Eric Conrad - probably the closest questions to the exam with very well chosen questions BUT the answer choices are too easy. In the Conrad book and accompanying online practice exam, the four choices contain too many "obviously wrong" answers. This is the same complaint I had with the Sybex official answers, where you can find the correct answer by eliminating the obviously wrong ones. The real exam is not that easy. In my exam, I often found it hard to choose the correct answer because 3 or even 4 answers were plausibly correct. However, in general, the type and style of Conrad’s questions are close to the real thing. Conrad's questions are on his publisher's website which is here:
http://booksite.syngress.com/companion/conrad/ (but needs flash so might not work on mobiles)

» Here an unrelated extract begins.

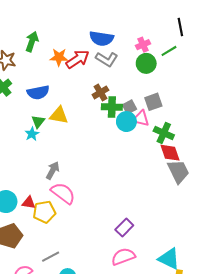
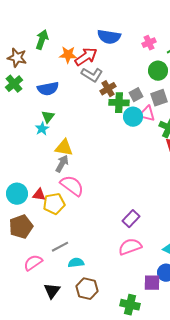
gray L-shape: (107, 59) -> (92, 75), moved
green circle: (146, 63) -> (158, 71), moved
gray square: (130, 107) -> (136, 95), moved
yellow triangle: (59, 115) -> (64, 148), moved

Finally, a quick tip: Do the CISM! I passed that exam several weeks ago. I wasn't planning on doing it but someone pointed out that it's very similar to CISSP but less technical. I spent about a week preparing for it because the content is so similar to CISSP. The exam is not difficult if you know the non-technical bits of CISSP. Passing the CISM really destressed me because it took the pressure off the forthcoming CISSP exam. I felt that if I failed the CISSP it would still be ok because I already got the CISM! I wrote about my CISM experience here:
http://www.techexams.net/forums/isaca-cisa-cism/129059-passed-cism-last-week.html
Overall CISSP exam experience day was stressful. The exam is tough and I really thought I might have failed. I expect I didn't pass by much. Good luck to all who are taking this. And thanks to the many people who freely give their time to help others on this site. Your help and advice was part of the reason I passed.